» **What you are asked to do**: Beneath this task is a listing. State how many of its lines include the string "occasion", giving nothing but the number.

*** Block opens ***

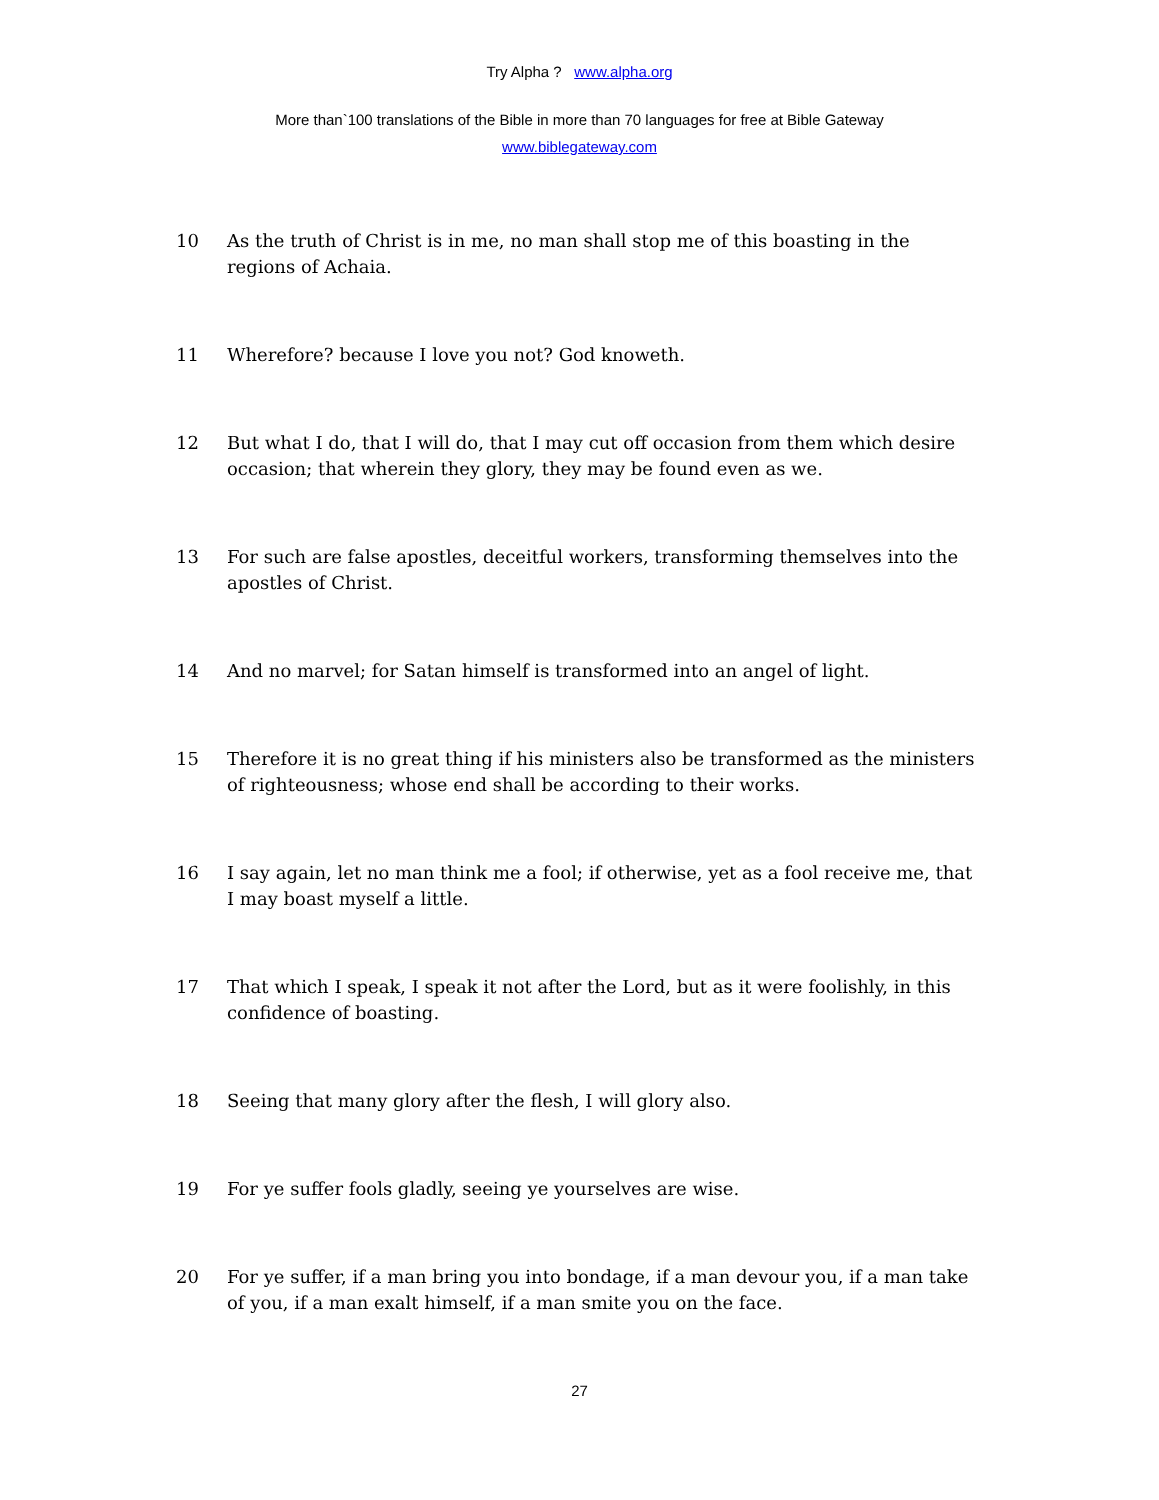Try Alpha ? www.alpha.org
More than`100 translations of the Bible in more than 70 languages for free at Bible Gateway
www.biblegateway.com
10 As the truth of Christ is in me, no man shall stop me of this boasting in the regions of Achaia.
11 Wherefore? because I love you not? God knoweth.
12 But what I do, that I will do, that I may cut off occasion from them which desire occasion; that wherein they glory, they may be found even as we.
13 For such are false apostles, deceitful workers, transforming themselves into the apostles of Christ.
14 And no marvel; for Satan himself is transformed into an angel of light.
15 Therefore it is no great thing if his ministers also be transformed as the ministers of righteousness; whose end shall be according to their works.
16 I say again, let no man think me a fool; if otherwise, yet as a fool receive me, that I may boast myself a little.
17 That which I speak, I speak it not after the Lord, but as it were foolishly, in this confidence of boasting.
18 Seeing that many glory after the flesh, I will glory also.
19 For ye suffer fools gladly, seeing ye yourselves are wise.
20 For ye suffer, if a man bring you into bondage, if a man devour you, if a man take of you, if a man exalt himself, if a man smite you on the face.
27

*** Block closes ***
*** Block opens ***

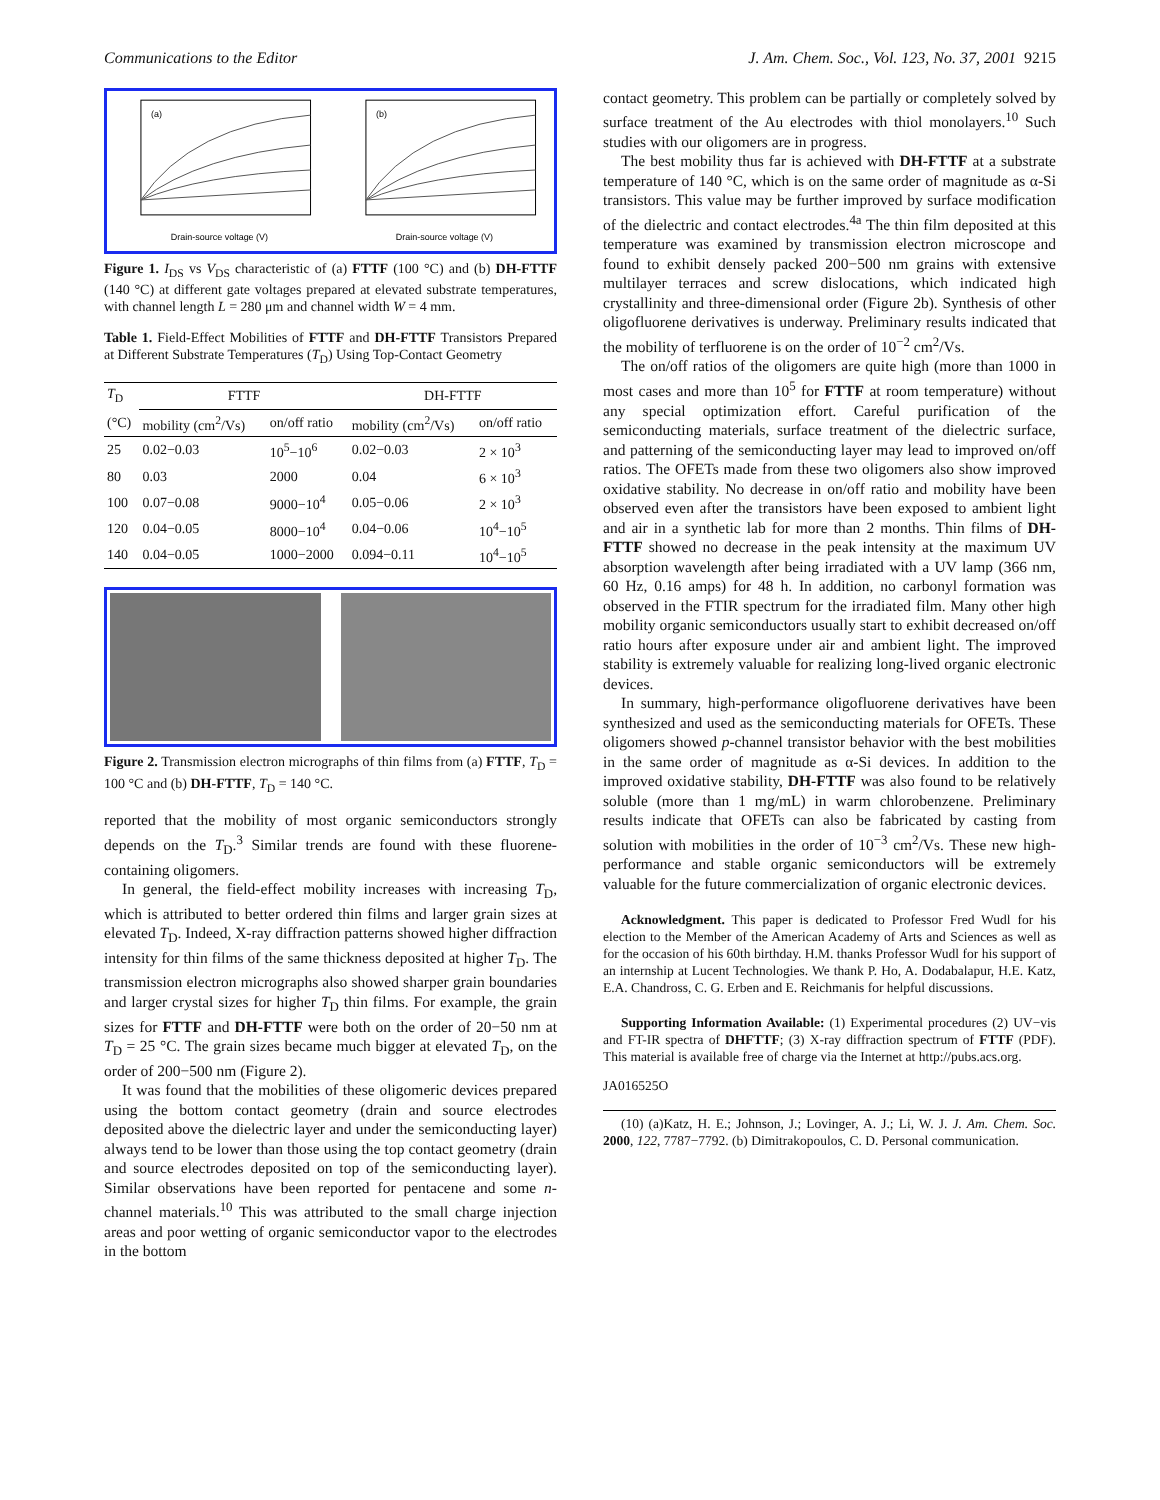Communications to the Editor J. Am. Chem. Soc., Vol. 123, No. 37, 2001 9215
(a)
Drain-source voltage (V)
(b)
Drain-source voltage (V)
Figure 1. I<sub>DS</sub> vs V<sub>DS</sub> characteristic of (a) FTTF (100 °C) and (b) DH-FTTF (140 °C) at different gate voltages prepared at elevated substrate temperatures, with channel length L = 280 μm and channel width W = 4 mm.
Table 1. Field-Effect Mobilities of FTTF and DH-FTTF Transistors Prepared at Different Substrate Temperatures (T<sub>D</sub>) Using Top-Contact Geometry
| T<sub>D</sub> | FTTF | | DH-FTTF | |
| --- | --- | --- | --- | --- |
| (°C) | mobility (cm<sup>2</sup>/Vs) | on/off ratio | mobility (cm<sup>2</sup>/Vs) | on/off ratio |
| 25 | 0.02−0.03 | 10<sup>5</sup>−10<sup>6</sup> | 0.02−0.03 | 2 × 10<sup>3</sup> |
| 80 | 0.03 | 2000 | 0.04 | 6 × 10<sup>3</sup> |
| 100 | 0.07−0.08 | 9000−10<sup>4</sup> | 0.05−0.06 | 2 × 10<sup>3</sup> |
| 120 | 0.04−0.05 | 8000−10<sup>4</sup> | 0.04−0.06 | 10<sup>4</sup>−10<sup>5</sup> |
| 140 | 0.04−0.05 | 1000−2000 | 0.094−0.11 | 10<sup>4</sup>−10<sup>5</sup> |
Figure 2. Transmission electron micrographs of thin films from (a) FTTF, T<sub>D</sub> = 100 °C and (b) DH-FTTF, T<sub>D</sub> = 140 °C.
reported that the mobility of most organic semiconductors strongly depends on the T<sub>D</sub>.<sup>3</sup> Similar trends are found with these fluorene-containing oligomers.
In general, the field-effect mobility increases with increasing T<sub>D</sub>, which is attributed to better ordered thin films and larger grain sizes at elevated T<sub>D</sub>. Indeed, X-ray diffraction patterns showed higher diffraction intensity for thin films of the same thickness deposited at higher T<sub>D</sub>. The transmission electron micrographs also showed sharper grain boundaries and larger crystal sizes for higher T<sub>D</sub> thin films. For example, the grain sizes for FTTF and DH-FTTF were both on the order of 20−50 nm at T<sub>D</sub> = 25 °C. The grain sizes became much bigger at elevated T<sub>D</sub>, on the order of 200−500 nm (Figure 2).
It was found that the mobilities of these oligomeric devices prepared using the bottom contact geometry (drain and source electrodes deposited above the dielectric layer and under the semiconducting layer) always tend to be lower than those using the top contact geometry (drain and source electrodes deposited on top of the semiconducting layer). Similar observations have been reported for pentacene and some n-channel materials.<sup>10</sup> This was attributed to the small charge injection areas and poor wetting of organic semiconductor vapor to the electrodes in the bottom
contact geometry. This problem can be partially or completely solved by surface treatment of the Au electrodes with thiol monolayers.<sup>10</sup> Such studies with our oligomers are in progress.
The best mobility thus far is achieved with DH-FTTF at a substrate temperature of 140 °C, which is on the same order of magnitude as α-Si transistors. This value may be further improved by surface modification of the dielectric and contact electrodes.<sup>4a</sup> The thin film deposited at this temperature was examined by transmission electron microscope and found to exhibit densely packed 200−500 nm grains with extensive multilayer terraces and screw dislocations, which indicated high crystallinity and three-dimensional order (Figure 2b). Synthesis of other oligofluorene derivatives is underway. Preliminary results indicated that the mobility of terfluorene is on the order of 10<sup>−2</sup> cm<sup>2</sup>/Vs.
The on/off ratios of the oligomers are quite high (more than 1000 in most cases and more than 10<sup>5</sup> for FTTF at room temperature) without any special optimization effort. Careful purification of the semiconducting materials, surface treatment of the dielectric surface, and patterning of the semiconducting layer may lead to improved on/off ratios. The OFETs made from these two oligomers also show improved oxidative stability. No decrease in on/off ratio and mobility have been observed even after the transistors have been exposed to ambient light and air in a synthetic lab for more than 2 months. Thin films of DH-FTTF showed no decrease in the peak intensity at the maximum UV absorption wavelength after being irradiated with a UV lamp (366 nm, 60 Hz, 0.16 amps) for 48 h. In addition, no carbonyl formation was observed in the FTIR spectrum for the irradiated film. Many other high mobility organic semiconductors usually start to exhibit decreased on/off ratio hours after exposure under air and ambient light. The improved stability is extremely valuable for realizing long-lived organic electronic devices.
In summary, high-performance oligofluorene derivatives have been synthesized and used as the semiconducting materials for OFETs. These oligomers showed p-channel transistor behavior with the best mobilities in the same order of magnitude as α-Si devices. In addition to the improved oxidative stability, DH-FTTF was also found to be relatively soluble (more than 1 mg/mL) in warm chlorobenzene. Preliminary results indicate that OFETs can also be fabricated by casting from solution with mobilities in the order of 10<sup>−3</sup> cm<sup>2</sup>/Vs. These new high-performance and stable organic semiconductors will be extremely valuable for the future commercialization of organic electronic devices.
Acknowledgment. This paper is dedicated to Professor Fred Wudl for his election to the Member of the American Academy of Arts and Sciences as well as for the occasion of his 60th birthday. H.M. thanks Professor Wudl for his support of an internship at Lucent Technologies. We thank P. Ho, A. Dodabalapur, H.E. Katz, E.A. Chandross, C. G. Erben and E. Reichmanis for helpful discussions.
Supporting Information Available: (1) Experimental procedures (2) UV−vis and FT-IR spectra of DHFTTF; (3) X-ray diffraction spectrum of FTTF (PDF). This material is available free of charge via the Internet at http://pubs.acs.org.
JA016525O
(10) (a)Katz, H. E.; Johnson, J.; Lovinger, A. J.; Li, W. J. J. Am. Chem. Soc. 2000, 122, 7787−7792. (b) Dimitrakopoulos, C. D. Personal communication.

*** Block closes ***

» **Response area**: 2